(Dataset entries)
========================================
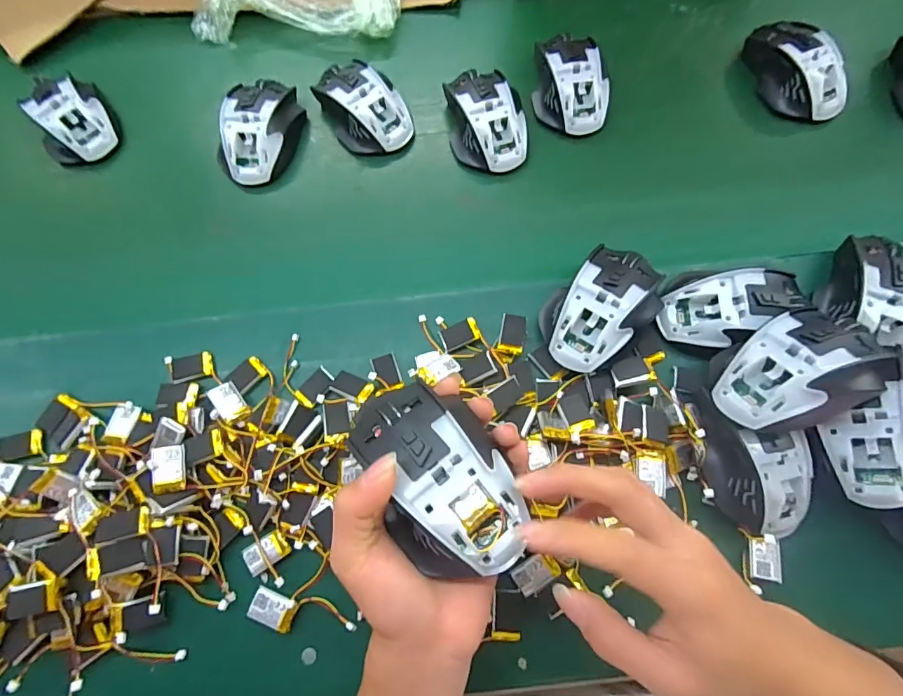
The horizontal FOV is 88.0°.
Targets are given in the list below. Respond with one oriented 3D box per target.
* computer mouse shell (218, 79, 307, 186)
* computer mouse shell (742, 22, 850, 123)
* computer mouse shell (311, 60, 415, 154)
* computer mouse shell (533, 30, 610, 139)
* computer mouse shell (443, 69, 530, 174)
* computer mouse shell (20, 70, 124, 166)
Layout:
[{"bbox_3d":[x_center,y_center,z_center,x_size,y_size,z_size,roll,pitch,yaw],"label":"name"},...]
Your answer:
[{"bbox_3d":[-0.187,-0.214,0.456,0.063,0.039,0.109,14,74,6],"label":"computer mouse shell"},{"bbox_3d":[0.337,-0.272,0.458,0.059,0.041,0.108,-23,73,-5],"label":"computer mouse shell"},{"bbox_3d":[-0.085,-0.238,0.462,0.069,0.040,0.098,-28,74,-6],"label":"computer mouse shell"},{"bbox_3d":[0.117,-0.259,0.460,0.068,0.038,0.095,-1,73,2],"label":"computer mouse shell"},{"bbox_3d":[0.035,-0.222,0.451,0.080,0.040,0.106,-20,73,-4],"label":"computer mouse shell"},{"bbox_3d":[-0.382,-0.230,0.467,0.078,0.038,0.087,-43,76,-10],"label":"computer mouse shell"}]

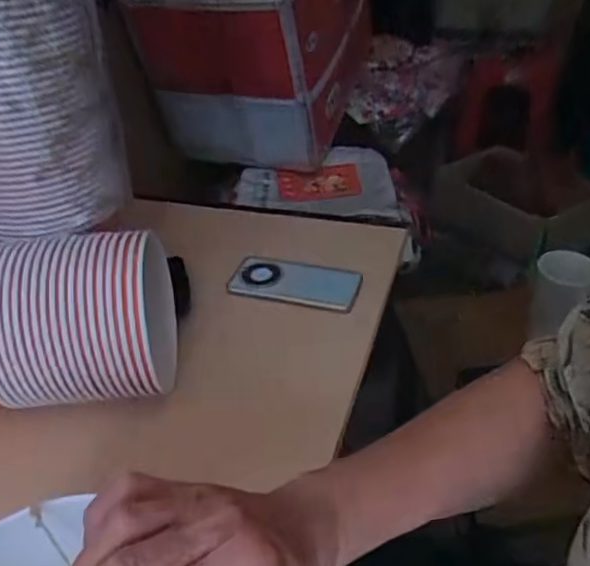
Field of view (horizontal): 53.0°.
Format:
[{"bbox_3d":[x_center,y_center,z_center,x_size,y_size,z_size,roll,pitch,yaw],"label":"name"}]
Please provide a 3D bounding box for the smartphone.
[{"bbox_3d":[0.000,-0.002,0.759,0.162,0.010,0.066,9,51,12],"label":"smartphone"}]

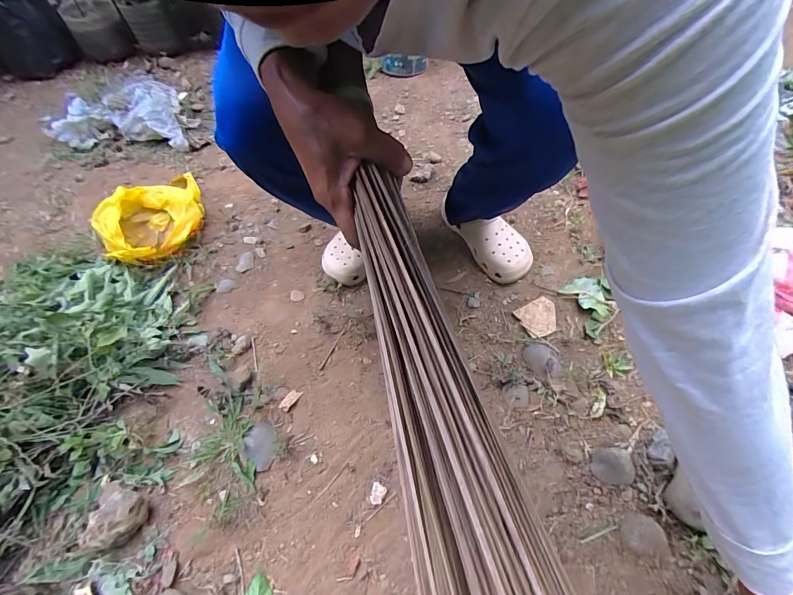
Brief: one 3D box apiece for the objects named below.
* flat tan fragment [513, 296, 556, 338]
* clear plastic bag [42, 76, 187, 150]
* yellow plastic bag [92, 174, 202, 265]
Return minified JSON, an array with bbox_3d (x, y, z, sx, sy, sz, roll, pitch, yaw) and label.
[{"bbox_3d":[0.250,0.035,0.631,0.071,0.008,0.066,-21,56,-13],"label":"flat tan fragment"},{"bbox_3d":[-0.758,-0.514,0.999,0.453,0.079,0.249,5,58,8],"label":"clear plastic bag"},{"bbox_3d":[-0.491,-0.166,0.739,0.182,0.089,0.193,-27,58,-17],"label":"yellow plastic bag"}]

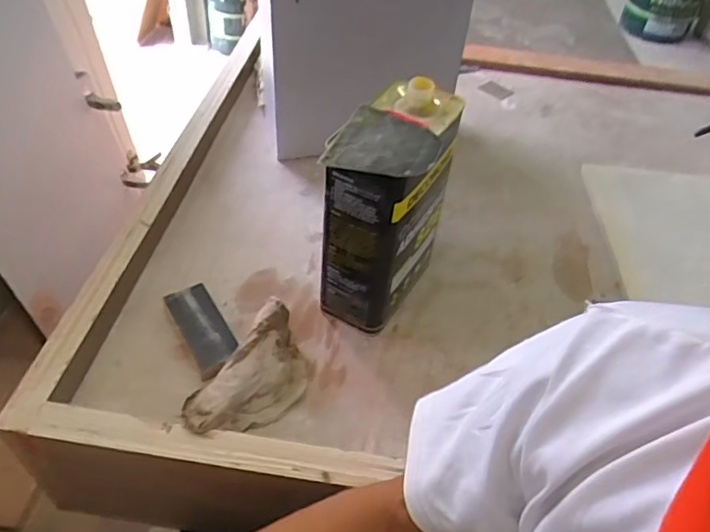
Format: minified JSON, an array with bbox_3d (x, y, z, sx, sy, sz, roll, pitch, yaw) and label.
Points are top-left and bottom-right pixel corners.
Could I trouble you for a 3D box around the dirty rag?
[{"bbox_3d":[-0.110,0.119,0.600,0.088,0.058,0.168,32,51,23],"label":"dirty rag"}]

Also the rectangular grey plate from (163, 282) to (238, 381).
[{"bbox_3d":[-0.178,0.070,0.659,0.052,0.022,0.127,-22,52,-25],"label":"rectangular grey plate"}]

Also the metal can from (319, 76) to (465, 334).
[{"bbox_3d":[0.037,-0.056,0.651,0.095,0.249,0.177,23,48,16],"label":"metal can"}]

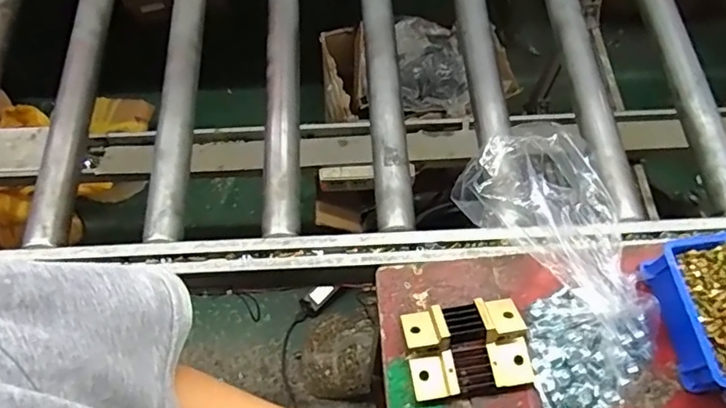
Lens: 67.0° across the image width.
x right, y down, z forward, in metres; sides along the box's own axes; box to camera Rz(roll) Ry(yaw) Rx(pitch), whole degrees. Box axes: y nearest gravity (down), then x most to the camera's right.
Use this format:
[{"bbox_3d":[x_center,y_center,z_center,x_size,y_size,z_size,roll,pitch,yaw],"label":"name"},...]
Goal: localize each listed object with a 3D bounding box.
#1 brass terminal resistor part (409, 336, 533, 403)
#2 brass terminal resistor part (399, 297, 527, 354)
[{"bbox_3d":[0.113,0.172,0.566,0.124,0.024,0.045,-10,65,-4],"label":"brass terminal resistor part"},{"bbox_3d":[0.106,0.127,0.584,0.125,0.034,0.050,-8,65,-3],"label":"brass terminal resistor part"}]

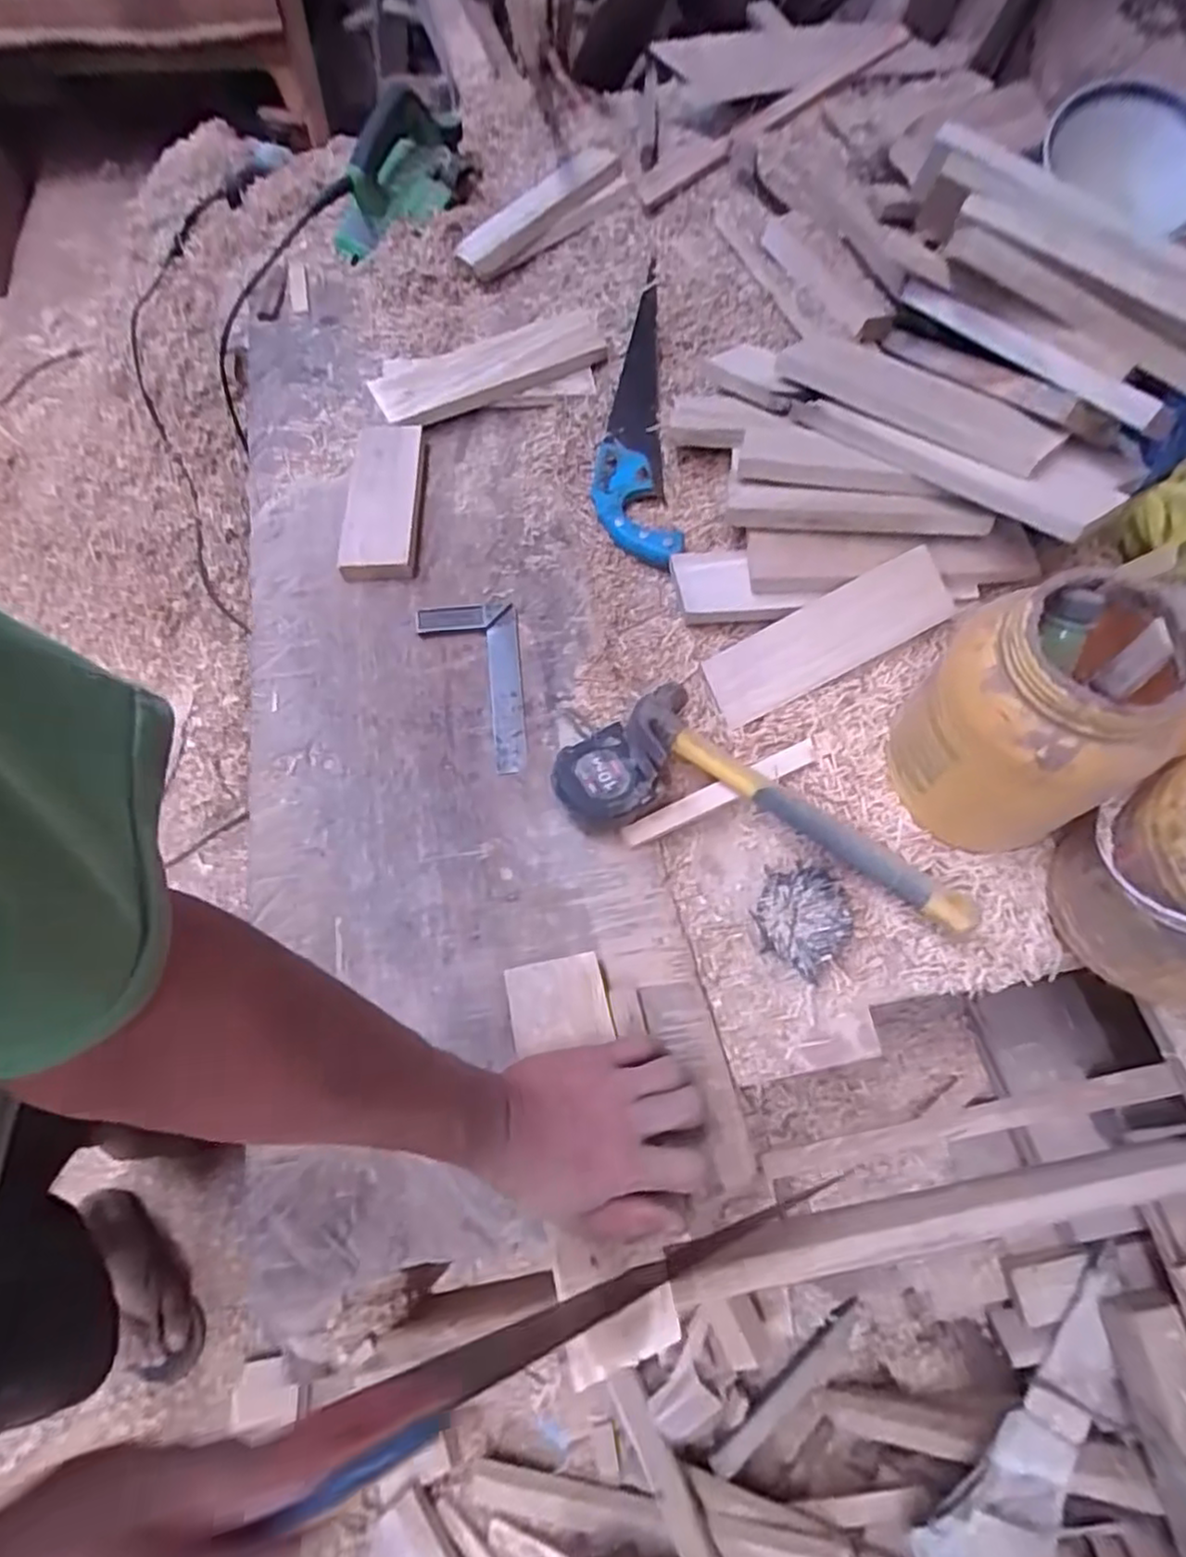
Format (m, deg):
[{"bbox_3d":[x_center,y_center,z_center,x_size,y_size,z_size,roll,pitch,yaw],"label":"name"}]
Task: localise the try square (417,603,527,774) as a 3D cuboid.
[{"bbox_3d":[-0.116,-0.089,0.647,0.096,0.011,0.188,-7,65,-3],"label":"try square"}]

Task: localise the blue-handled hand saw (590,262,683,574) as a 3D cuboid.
[{"bbox_3d":[0.043,-0.430,0.796,0.090,0.026,0.418,-2,65,0],"label":"blue-handled hand saw"}]

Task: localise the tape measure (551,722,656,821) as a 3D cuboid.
[{"bbox_3d":[0.006,0.004,0.595,0.082,0.045,0.081,-24,68,-15],"label":"tape measure"}]

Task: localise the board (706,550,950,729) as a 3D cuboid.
[{"bbox_3d":[0.220,-0.132,0.638,0.231,0.013,0.073,-27,90,5],"label":"board"}]

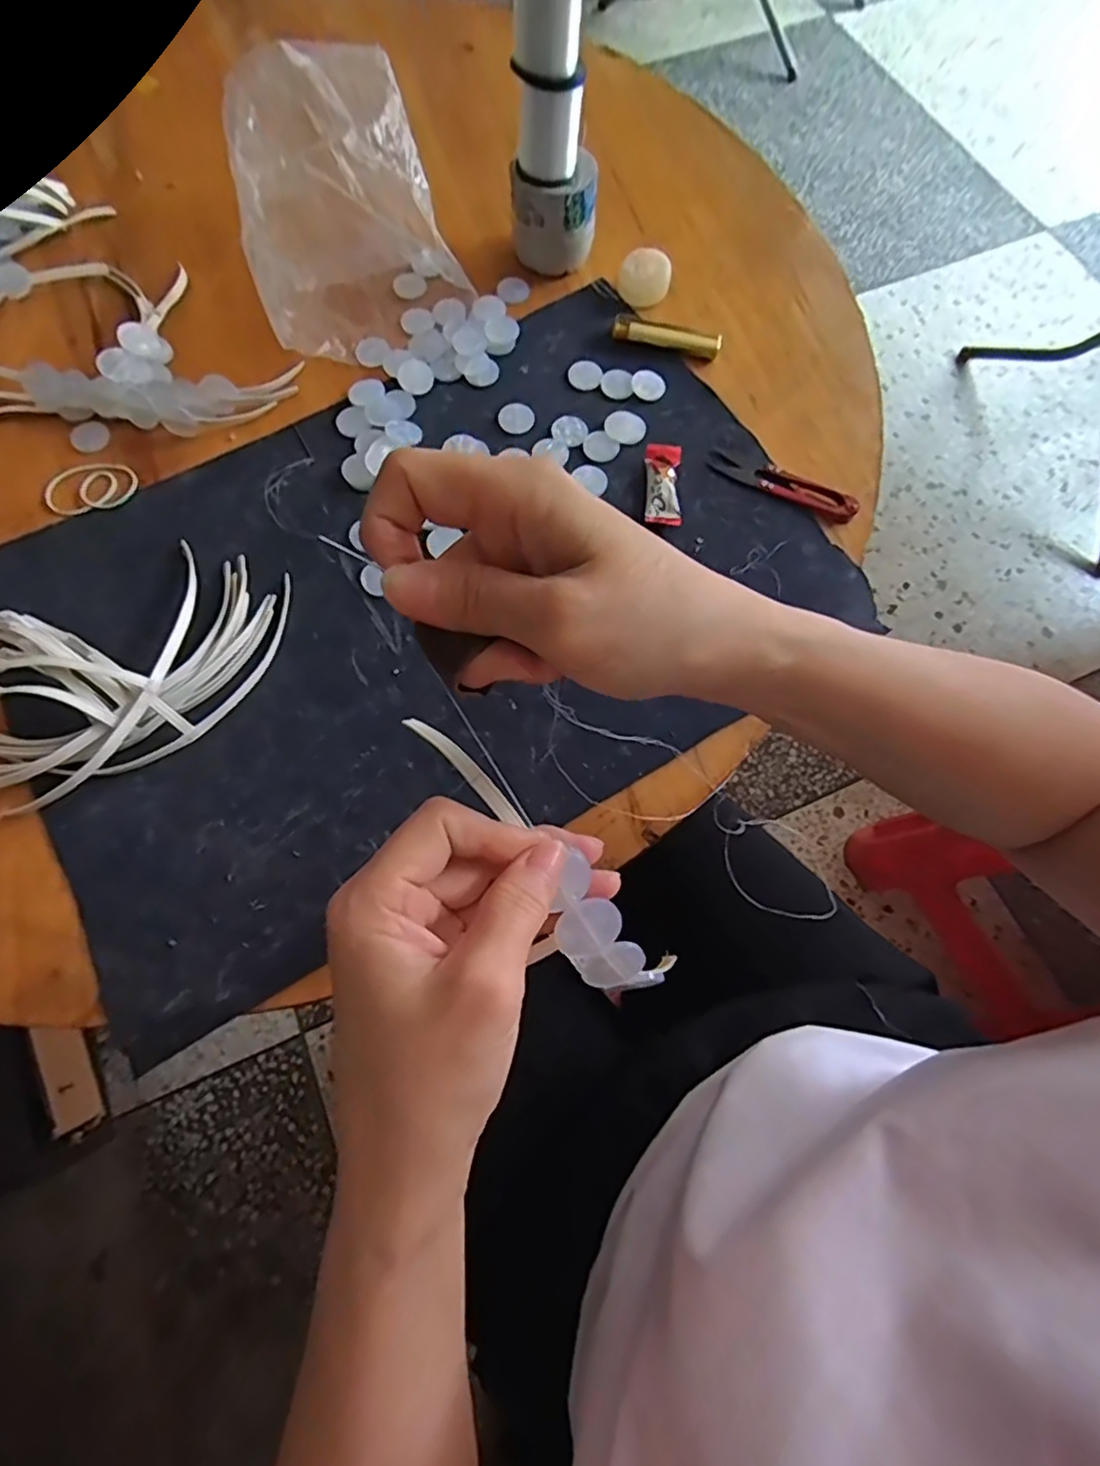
========================================
Task statement | Please give back the data above word for word, with no pictures included.

Exercise result |
The horizontal FOV is 88.0°.
Targets are given in the list below. Respond with one oriented 3D box per target.
* computer mouse shell (218, 79, 307, 186)
* computer mouse shell (742, 22, 850, 123)
* computer mouse shell (311, 60, 415, 154)
* computer mouse shell (533, 30, 610, 139)
* computer mouse shell (443, 69, 530, 174)
* computer mouse shell (20, 70, 124, 166)
Layout:
[{"bbox_3d":[x_center,y_center,z_center,x_size,y_size,z_size,roll,pitch,yaw],"label":"name"},...]
Your answer:
[{"bbox_3d":[-0.187,-0.214,0.456,0.063,0.039,0.109,14,74,6],"label":"computer mouse shell"},{"bbox_3d":[0.337,-0.272,0.458,0.059,0.041,0.108,-23,73,-5],"label":"computer mouse shell"},{"bbox_3d":[-0.085,-0.238,0.462,0.069,0.040,0.098,-28,74,-6],"label":"computer mouse shell"},{"bbox_3d":[0.117,-0.259,0.460,0.068,0.038,0.095,-1,73,2],"label":"computer mouse shell"},{"bbox_3d":[0.035,-0.222,0.451,0.080,0.040,0.106,-20,73,-4],"label":"computer mouse shell"},{"bbox_3d":[-0.382,-0.230,0.467,0.078,0.038,0.087,-43,76,-10],"label":"computer mouse shell"}]

Field of view (horizontal): 53.0°.
Format:
[{"bbox_3d":[x_center,y_center,z_center,x_size,y_size,z_size,roll,pitch,yaw],"label":"name"}]
Please provide a 3D bounding box for the smartphone.
[{"bbox_3d":[0.000,-0.002,0.759,0.162,0.010,0.066,9,51,12],"label":"smartphone"}]

Brief: one 3D box apiece for the objects named below.
* flat tan fragment [513, 296, 556, 338]
* clear plastic bag [42, 76, 187, 150]
* yellow plastic bag [92, 174, 202, 265]
Return minified JSON, an array with bbox_3d (x, y, z, sx, sy, sz, roll, pitch, yaw) and label.
[{"bbox_3d":[0.250,0.035,0.631,0.071,0.008,0.066,-21,56,-13],"label":"flat tan fragment"},{"bbox_3d":[-0.758,-0.514,0.999,0.453,0.079,0.249,5,58,8],"label":"clear plastic bag"},{"bbox_3d":[-0.491,-0.166,0.739,0.182,0.089,0.193,-27,58,-17],"label":"yellow plastic bag"}]

Format: minified JSON, an array with bbox_3d (x, y, z, sx, sy, sz, roll, pitch, yaw) and label.
Points are top-left and bottom-right pixel corners.
Could I trouble you for a 3D box around the dirty rag?
[{"bbox_3d":[-0.110,0.119,0.600,0.088,0.058,0.168,32,51,23],"label":"dirty rag"}]

Also the rectangular grey plate from (163, 282) to (238, 381).
[{"bbox_3d":[-0.178,0.070,0.659,0.052,0.022,0.127,-22,52,-25],"label":"rectangular grey plate"}]

Also the metal can from (319, 76) to (465, 334).
[{"bbox_3d":[0.037,-0.056,0.651,0.095,0.249,0.177,23,48,16],"label":"metal can"}]

Lens: 67.0° across the image width.
x right, y down, z forward, in metres; sides along the box's own axes; box to camera Rz(roll) Ry(yaw) Rx(pitch), whole degrees. Box axes: y nearest gravity (down), then x most to the camera's right.
Use this format:
[{"bbox_3d":[x_center,y_center,z_center,x_size,y_size,z_size,roll,pitch,yaw],"label":"name"},...]
Goal: localize each listed object with a 3D bounding box.
#1 brass terminal resistor part (409, 336, 533, 403)
#2 brass terminal resistor part (399, 297, 527, 354)
[{"bbox_3d":[0.113,0.172,0.566,0.124,0.024,0.045,-10,65,-4],"label":"brass terminal resistor part"},{"bbox_3d":[0.106,0.127,0.584,0.125,0.034,0.050,-8,65,-3],"label":"brass terminal resistor part"}]

Format (m, deg):
[{"bbox_3d":[x_center,y_center,z_center,x_size,y_size,z_size,roll,pitch,yaw],"label":"name"}]
Task: localise the try square (417,603,527,774) as a 3D cuboid.
[{"bbox_3d":[-0.116,-0.089,0.647,0.096,0.011,0.188,-7,65,-3],"label":"try square"}]

Task: localise the blue-handled hand saw (590,262,683,574) as a 3D cuboid.
[{"bbox_3d":[0.043,-0.430,0.796,0.090,0.026,0.418,-2,65,0],"label":"blue-handled hand saw"}]

Task: localise the tape measure (551,722,656,821) as a 3D cuboid.
[{"bbox_3d":[0.006,0.004,0.595,0.082,0.045,0.081,-24,68,-15],"label":"tape measure"}]

Task: localise the board (706,550,950,729) as a 3D cuboid.
[{"bbox_3d":[0.220,-0.132,0.638,0.231,0.013,0.073,-27,90,5],"label":"board"}]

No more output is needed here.